How is it that such luxury practices are flourishing in times of economic recession? And what drives this business sector in a time of financial uncertainty for most? The answers were relatively surprising to me.
Daniel J Gould et al’s study, “Emerging trends in social media and plastic surgery,” links social media use to this rise of plastic surgery. Noting how the average American spending two hours a day on social media, Gould and his team evidence how patients would discuss with each other new procedures, results, and levels of satisfaction. This in addition to a solid presence of plastic surgeons who are using social media has resulted in an extraordinary rise of the use of these services, noting: “A surgeon’s presence online can dramatically increase their perception as an expert, despite their actual fellowship or residency training or their years in practice.” These online interactions enable patients to understand the many new technologies and treatments as well as to directly interact with surgeons despite not really having any material basis upon which to judge their own needs. In essence, this study shows how social media has been a marketing boon for the field of plastic surgery proving that the best form of advertising is word of mouth, now edited for today—the word on social media.
In New York and London, I witnessed the shuttering of many independent and small businesses and in their place rose beauty salons. In Montreal, I saw a bizarre boom of “oxygen bars” and in Bangalore, plastic surgery and “skin clinics” have expanded beyond belief. Make no mistake—cosmetic companies are cashing in on this as well by producing elixirs that promise the fountain of youth such asVictoria Beckhams “blood cream.” Even social media is abuzz with what you can do to look younger—even if can’t afford these treatments or potions—by following in the steps of Hailey Baldwin who uses diaper rash cream as a skin moisturizer.

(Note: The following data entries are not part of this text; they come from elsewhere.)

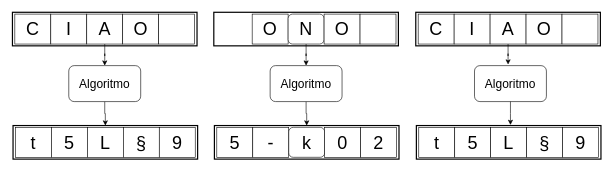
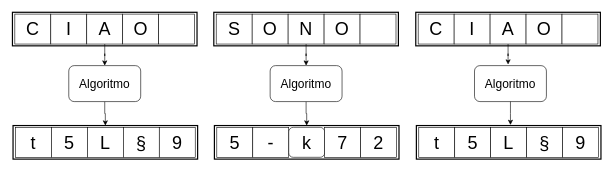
  <mxCell id="0" />
  <mxCell id="1" parent="0" />
  <mxCell id="2" value="" style="rounded=0;whiteSpace=wrap;html=1;strokeColor=light-dark(#000000,#009900);strokeWidth=2;" vertex="1" parent="1"><mxGeometry x="356" y="20" width="308" height="56" as="geometry" /></mxCell>
  <mxCell id="3" value="" style="rounded=0;whiteSpace=wrap;html=1;strokeColor=light-dark(#000000,#FF0000);strokeWidth=2;" vertex="1" parent="1"><mxGeometry x="20" y="20" width="308" height="56" as="geometry" /></mxCell>
  <mxCell id="4" value="&lt;font style=&quot;font-size: 30px;&quot;&gt;C&lt;/font&gt;" style="rounded=0;whiteSpace=wrap;html=1;gradientColor=none;strokeColor=default;" vertex="1" parent="1"><mxGeometry x="24" y="23" width="60" height="50" as="geometry" /></mxCell>
  <mxCell id="5" value="&lt;font style=&quot;font-size: 30px;&quot;&gt;I&lt;/font&gt;" style="rounded=0;whiteSpace=wrap;html=1;" vertex="1" parent="1"><mxGeometry x="84" y="23" width="60" height="50" as="geometry" /></mxCell>
  <mxCell id="6" style="edgeStyle=orthogonalEdgeStyle;rounded=0;orthogonalLoop=1;jettySize=auto;html=1;entryX=0.5;entryY=0;entryDx=0;entryDy=0;" edge="1" parent="1" source="7" target="23"><mxGeometry relative="1" as="geometry" /></mxCell>
  <mxCell id="7" value="&lt;font style=&quot;font-size: 30px;&quot;&gt;A&lt;/font&gt;" style="rounded=0;whiteSpace=wrap;html=1;" vertex="1" parent="1"><mxGeometry x="144" y="23" width="60" height="50" as="geometry" /></mxCell>
  <mxCell id="8" value="&lt;font style=&quot;font-size: 30px;&quot;&gt;O&lt;/font&gt;" style="rounded=0;whiteSpace=wrap;html=1;" vertex="1" parent="1"><mxGeometry x="204" y="23" width="60" height="50" as="geometry" /></mxCell>
  <mxCell id="9" value="" style="rounded=0;whiteSpace=wrap;html=1;" vertex="1" parent="1"><mxGeometry x="264" y="23" width="60" height="50" as="geometry" /></mxCell>
+ <mxCell id="10" value="&lt;font style=&quot;font-size: 30px;&quot;&gt;S&lt;/font&gt;" style="rounded=0;whiteSpace=wrap;html=1;" vertex="1" parent="1"><mxGeometry x="360" y="23" width="60" height="50" as="geometry" /></mxCell>
  <mxCell id="11" value="&lt;font style=&quot;font-size: 30px;&quot;&gt;O&lt;/font&gt;" style="rounded=0;whiteSpace=wrap;html=1;" vertex="1" parent="1"><mxGeometry x="420" y="23" width="60" height="50" as="geometry" /></mxCell>
  <mxCell id="12" value="" style="edgeStyle=orthogonalEdgeStyle;rounded=0;orthogonalLoop=1;jettySize=auto;html=1;" edge="1" parent="1" source="13" target="43"><mxGeometry relative="1" as="geometry" /></mxCell>
- <mxCell id="13" value="&lt;font style=&quot;font-size: 30px;&quot;&gt;N&lt;/font&gt;" style="whiteSpace=wrap;html=1;rounded=1;" vertex="1" parent="1"><mxGeometry x="480" y="23" width="60" height="50" as="geometry" /></mxCell>
+ <mxCell id="13" value="&lt;font style=&quot;font-size: 30px;&quot;&gt;N&lt;/font&gt;" style="rounded=0;whiteSpace=wrap;html=1;" vertex="1" parent="1"><mxGeometry x="480" y="23" width="60" height="50" as="geometry" /></mxCell>
  <mxCell id="14" value="&lt;font style=&quot;font-size: 30px;&quot;&gt;O&lt;/font&gt;" style="rounded=0;whiteSpace=wrap;html=1;" vertex="1" parent="1"><mxGeometry x="540" y="23" width="60" height="50" as="geometry" /></mxCell>
  <mxCell id="15" value="" style="rounded=0;whiteSpace=wrap;html=1;" vertex="1" parent="1"><mxGeometry x="600" y="23" width="60" height="50" as="geometry" /></mxCell>
  <mxCell id="16" value="" style="rounded=0;whiteSpace=wrap;html=1;strokeColor=light-dark(#000000,#0000FF);strokeWidth=2;" vertex="1" parent="1"><mxGeometry x="693" y="20" width="308" height="56" as="geometry" /></mxCell>
  <mxCell id="17" value="&lt;font style=&quot;font-size: 30px;&quot;&gt;C&lt;/font&gt;" style="rounded=0;whiteSpace=wrap;html=1;gradientColor=none;strokeColor=default;" vertex="1" parent="1"><mxGeometry x="697" y="23" width="60" height="50" as="geometry" /></mxCell>
  <mxCell id="18" value="&lt;font style=&quot;font-size: 30px;&quot;&gt;I&lt;/font&gt;" style="rounded=0;whiteSpace=wrap;html=1;" vertex="1" parent="1"><mxGeometry x="757" y="23" width="60" height="50" as="geometry" /></mxCell>
  <mxCell id="19" value="&lt;font style=&quot;font-size: 30px;&quot;&gt;A&lt;/font&gt;" style="rounded=0;whiteSpace=wrap;html=1;" vertex="1" parent="1"><mxGeometry x="817" y="23" width="60" height="50" as="geometry" /></mxCell>
  <mxCell id="20" value="&lt;font style=&quot;font-size: 30px;&quot;&gt;O&lt;/font&gt;" style="rounded=0;whiteSpace=wrap;html=1;" vertex="1" parent="1"><mxGeometry x="877" y="23" width="60" height="50" as="geometry" /></mxCell>
  <mxCell id="21" value="" style="rounded=0;whiteSpace=wrap;html=1;" vertex="1" parent="1"><mxGeometry x="937" y="23" width="60" height="50" as="geometry" /></mxCell>
  <mxCell id="22" style="edgeStyle=orthogonalEdgeStyle;rounded=0;orthogonalLoop=1;jettySize=auto;html=1;entryX=0.5;entryY=0;entryDx=0;entryDy=0;" edge="1" parent="1" source="23" target="25"><mxGeometry relative="1" as="geometry" /></mxCell>
  <mxCell id="23" value="&lt;font style=&quot;font-size: 20px;&quot;&gt;Algoritmo&lt;/font&gt;" style="rounded=1;whiteSpace=wrap;html=1;" vertex="1" parent="1"><mxGeometry x="114" y="109" width="120" height="60" as="geometry" /></mxCell>
  <mxCell id="24" value="" style="rounded=0;whiteSpace=wrap;html=1;strokeColor=light-dark(#000000,#009900);strokeWidth=2;" vertex="1" parent="1"><mxGeometry x="357" y="209" width="308" height="56" as="geometry" /></mxCell>
  <mxCell id="25" value="" style="rounded=0;whiteSpace=wrap;html=1;strokeColor=light-dark(#000000,#FF0000);strokeWidth=2;" vertex="1" parent="1"><mxGeometry x="21" y="209" width="308" height="56" as="geometry" /></mxCell>
  <mxCell id="26" value="&lt;font style=&quot;font-size: 30px;&quot;&gt;t&lt;/font&gt;" style="rounded=0;whiteSpace=wrap;html=1;gradientColor=none;strokeColor=default;" vertex="1" parent="1"><mxGeometry x="25" y="212" width="60" height="50" as="geometry" /></mxCell>
  <mxCell id="27" value="&lt;font style=&quot;font-size: 30px;&quot;&gt;5&lt;/font&gt;" style="rounded=0;whiteSpace=wrap;html=1;" vertex="1" parent="1"><mxGeometry x="85" y="212" width="60" height="50" as="geometry" /></mxCell>
  <mxCell id="28" value="&lt;font style=&quot;font-size: 30px;&quot;&gt;L&lt;/font&gt;" style="rounded=0;whiteSpace=wrap;html=1;" vertex="1" parent="1"><mxGeometry x="145" y="212" width="60" height="50" as="geometry" /></mxCell>
  <mxCell id="29" value="&lt;font style=&quot;font-size: 30px;&quot;&gt;§&lt;/font&gt;" style="rounded=0;whiteSpace=wrap;html=1;" vertex="1" parent="1"><mxGeometry x="205" y="212" width="60" height="50" as="geometry" /></mxCell>
  <mxCell id="30" value="&lt;font style=&quot;font-size: 30px;&quot;&gt;9&lt;/font&gt;" style="rounded=0;whiteSpace=wrap;html=1;" vertex="1" parent="1"><mxGeometry x="265" y="212" width="60" height="50" as="geometry" /></mxCell>
  <mxCell id="31" value="&lt;font style=&quot;font-size: 30px;&quot;&gt;5&lt;/font&gt;" style="rounded=0;whiteSpace=wrap;html=1;" vertex="1" parent="1"><mxGeometry x="361" y="212" width="60" height="50" as="geometry" /></mxCell>
  <mxCell id="32" value="&lt;font style=&quot;font-size: 30px;&quot;&gt;-&lt;/font&gt;" style="rounded=0;whiteSpace=wrap;html=1;" vertex="1" parent="1"><mxGeometry x="421" y="212" width="60" height="50" as="geometry" /></mxCell>
  <mxCell id="33" value="&lt;font style=&quot;font-size: 30px;&quot;&gt;k&lt;/font&gt;" style="whiteSpace=wrap;html=1;rounded=1;" vertex="1" parent="1"><mxGeometry x="481" y="212" width="60" height="50" as="geometry" /></mxCell>
- <mxCell id="34" value="&lt;font style=&quot;font-size: 30px;&quot;&gt;0&lt;/font&gt;" style="rounded=0;whiteSpace=wrap;html=1;" vertex="1" parent="1"><mxGeometry x="541" y="212" width="60" height="50" as="geometry" /></mxCell>
+ <mxCell id="34" value="&lt;font style=&quot;font-size: 30px;&quot;&gt;7&lt;/font&gt;" style="rounded=0;whiteSpace=wrap;html=1;" vertex="1" parent="1"><mxGeometry x="541" y="212" width="60" height="50" as="geometry" /></mxCell>
  <mxCell id="35" value="&lt;font style=&quot;font-size: 30px;&quot;&gt;2&lt;/font&gt;" style="rounded=0;whiteSpace=wrap;html=1;" vertex="1" parent="1"><mxGeometry x="601" y="212" width="60" height="50" as="geometry" /></mxCell>
  <mxCell id="36" value="" style="rounded=0;whiteSpace=wrap;html=1;strokeColor=light-dark(#000000,#0000FF);strokeWidth=2;" vertex="1" parent="1"><mxGeometry x="694" y="209" width="308" height="56" as="geometry" /></mxCell>
  <mxCell id="37" value="&lt;font style=&quot;font-size: 30px;&quot;&gt;t&lt;/font&gt;" style="rounded=0;whiteSpace=wrap;html=1;gradientColor=none;strokeColor=default;" vertex="1" parent="1"><mxGeometry x="698" y="212" width="60" height="50" as="geometry" /></mxCell>
  <mxCell id="38" value="&lt;font style=&quot;font-size: 30px;&quot;&gt;5&lt;/font&gt;" style="rounded=0;whiteSpace=wrap;html=1;" vertex="1" parent="1"><mxGeometry x="758" y="212" width="60" height="50" as="geometry" /></mxCell>
  <mxCell id="39" value="&lt;font style=&quot;font-size: 30px;&quot;&gt;L&lt;/font&gt;" style="rounded=0;whiteSpace=wrap;html=1;" vertex="1" parent="1"><mxGeometry x="818" y="212" width="60" height="50" as="geometry" /></mxCell>
  <mxCell id="40" value="&lt;font style=&quot;font-size: 30px;&quot;&gt;§&lt;/font&gt;" style="rounded=0;whiteSpace=wrap;html=1;" vertex="1" parent="1"><mxGeometry x="878" y="212" width="60" height="50" as="geometry" /></mxCell>
  <mxCell id="41" value="&lt;font style=&quot;font-size: 30px;&quot;&gt;9&lt;/font&gt;" style="rounded=0;whiteSpace=wrap;html=1;" vertex="1" parent="1"><mxGeometry x="938" y="212" width="60" height="50" as="geometry" /></mxCell>
  <mxCell id="42" style="edgeStyle=orthogonalEdgeStyle;rounded=0;orthogonalLoop=1;jettySize=auto;html=1;entryX=0.5;entryY=0;entryDx=0;entryDy=0;" edge="1" parent="1" source="43" target="24"><mxGeometry relative="1" as="geometry" /></mxCell>
  <mxCell id="43" value="&lt;font style=&quot;font-size: 20px;&quot;&gt;Algoritmo&lt;/font&gt;" style="rounded=1;whiteSpace=wrap;html=1;" vertex="1" parent="1"><mxGeometry x="450" y="109" width="120" height="60" as="geometry" /></mxCell>
  <mxCell id="44" value="&lt;font style=&quot;font-size: 20px;&quot;&gt;Algoritmo&lt;/font&gt;" style="rounded=1;whiteSpace=wrap;html=1;" vertex="1" parent="1"><mxGeometry x="791" y="109" width="120" height="60" as="geometry" /></mxCell>
  <mxCell id="45" style="edgeStyle=orthogonalEdgeStyle;rounded=0;orthogonalLoop=1;jettySize=auto;html=1;entryX=0.467;entryY=-0.03;entryDx=0;entryDy=0;entryPerimeter=0;" edge="1" parent="1" source="19" target="44"><mxGeometry relative="1" as="geometry" /></mxCell>
  <mxCell id="46" style="edgeStyle=orthogonalEdgeStyle;rounded=0;orthogonalLoop=1;jettySize=auto;html=1;" edge="1" parent="1" source="44"><mxGeometry relative="1" as="geometry"><mxPoint x="851" y="208" as="targetPoint" /></mxGeometry></mxCell>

As I witness this booming industry of the self in search of its deeper, more beautiful essence amidst a flailing world economy, I have to wonder if the technologization of beauty care is being brought to us by the very makers of financial disaster, lay-off culture, and listicles—the media. Is the media invested in plumping up the economy and making us all feel as if we must better ourselves to be better citizens? Given that the anthropomorphization of the economy is still spun by the media today, why can’t the individual “recover” her body and youth in parallel with the stock market in “full recovery” as if it had been newly released from a sanitarium? To what end will the beauty market continue to be thrust upon us as if a necessary extension of our bodies where we are obliged to continue the upkeep of the self in perpetuity? Like the anthropomorphized economy, the beauty industry is similarly rendered human, linking us to the economy that is smitten and obsessed by our obligation to contribute our money and flesh to it. The bottom line is this: Can we resist the technologies of beauty or must we just join the stock market, await our facial and make a “full comeback” to our authentic selves?